WHAT IS EXPECTED:
Output each record below exactly, leaving any picture out of the copy.

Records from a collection
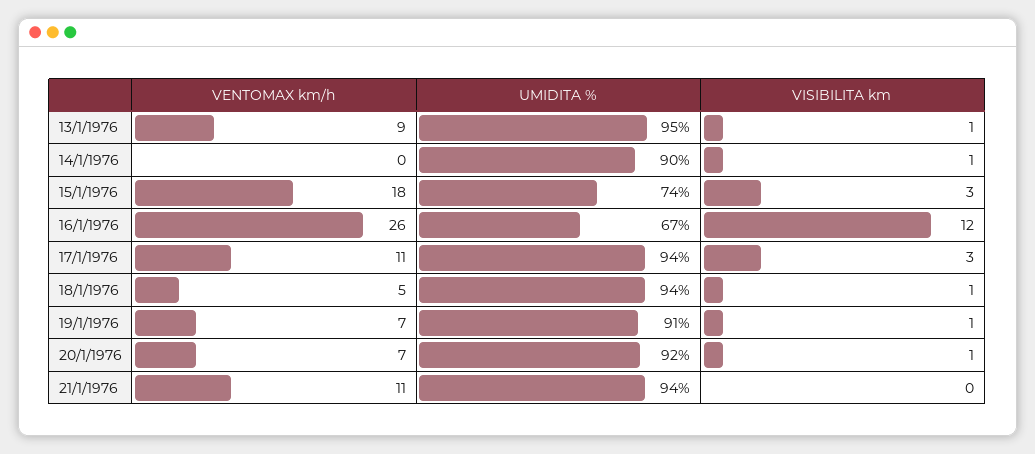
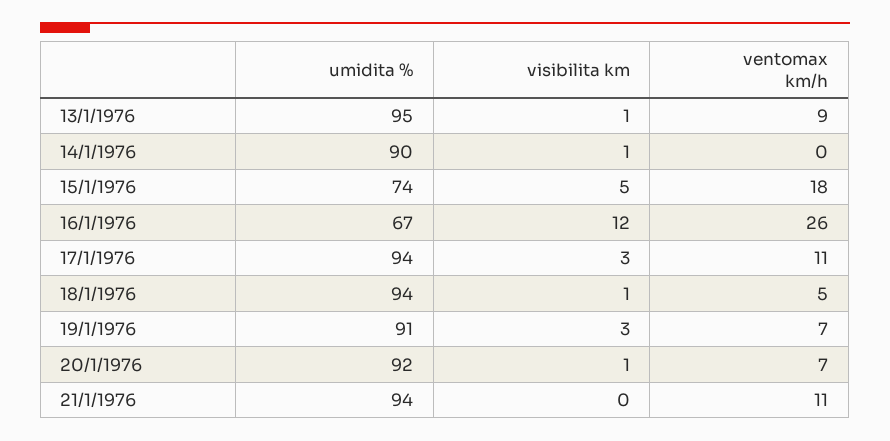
  {
    "VENTOMAX km/h": {
      "13/1/1976": 9,
      "14/1/1976": 0,
      "15/1/1976": 18,
      "16/1/1976": 26,
      "17/1/1976": 11,
      "18/1/1976": 5,
      "19/1/1976": 7,
      "20/1/1976": 7,
      "21/1/1976": 11
    },
    "UMIDITA %": {
      "13/1/1976": 95,
      "14/1/1976": 90,
      "15/1/1976": 74,
      "16/1/1976": 67,
      "17/1/1976": 94,
      "18/1/1976": 94,
      "19/1/1976": 91,
      "20/1/1976": 92,
      "21/1/1976": 94
    },
    "VISIBILITA km": {
      "13/1/1976": 1,
      "14/1/1976": 1,
-     "15/1/1976": 3,
+     "15/1/1976": 5,
      "16/1/1976": 12,
      "17/1/1976": 3,
      "18/1/1976": 1,
-     "19/1/1976": 1,
+     "19/1/1976": 3,
      "20/1/1976": 1,
      "21/1/1976": 0
    }
  }

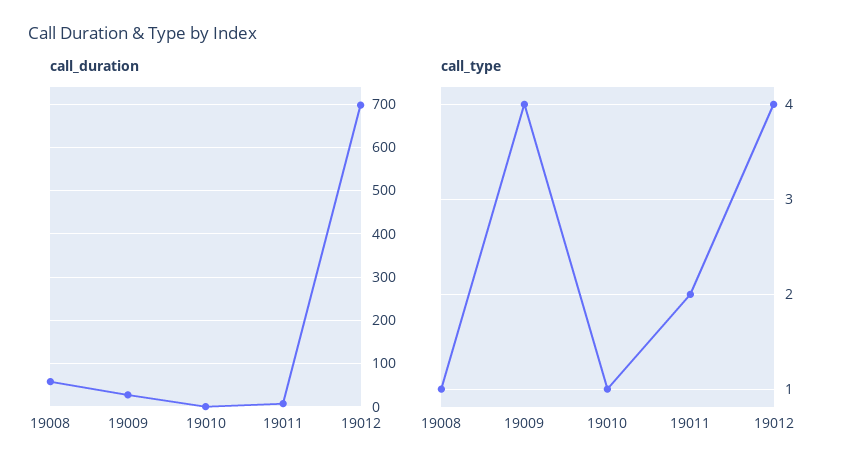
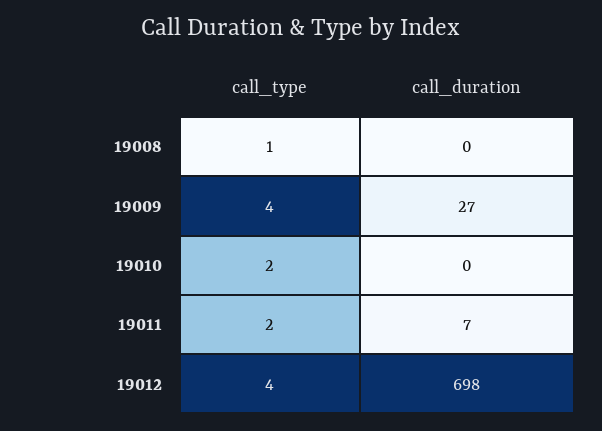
  {
    "call_duration": {
-     "19008": 60,
+     "19008": 0,
      "19009": 27,
      "19010": 0,
      "19011": 7,
      "19012": 698
    },
    "call_type": {
      "19008": 1,
      "19009": 4,
-     "19010": 1,
+     "19010": 2,
      "19011": 2,
      "19012": 4
    }
  }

THE ANSWER:
  {
    "VENTOMAX km/h": {
      "13/1/1976": 9,
      "14/1/1976": 0,
      "15/1/1976": 18,
      "16/1/1976": 26,
      "17/1/1976": 11,
      "18/1/1976": 5,
      "19/1/1976": 7,
      "20/1/1976": 7,
      "21/1/1976": 11
    },
    "UMIDITA %": {
      "13/1/1976": 95,
      "14/1/1976": 90,
      "15/1/1976": 74,
      "16/1/1976": 67,
      "17/1/1976": 94,
      "18/1/1976": 94,
      "19/1/1976": 91,
      "20/1/1976": 92,
      "21/1/1976": 94
    },
    "VISIBILITA km": {
      "13/1/1976": 1,
      "14/1/1976": 1,
-     "15/1/1976": 3,
+     "15/1/1976": 5,
      "16/1/1976": 12,
      "17/1/1976": 3,
      "18/1/1976": 1,
-     "19/1/1976": 1,
+     "19/1/1976": 3,
      "20/1/1976": 1,
      "21/1/1976": 0
    }
  }

  {
    "call_duration": {
-     "19008": 60,
+     "19008": 0,
      "19009": 27,
      "19010": 0,
      "19011": 7,
      "19012": 698
    },
    "call_type": {
      "19008": 1,
      "19009": 4,
-     "19010": 1,
+     "19010": 2,
      "19011": 2,
      "19012": 4
    }
  }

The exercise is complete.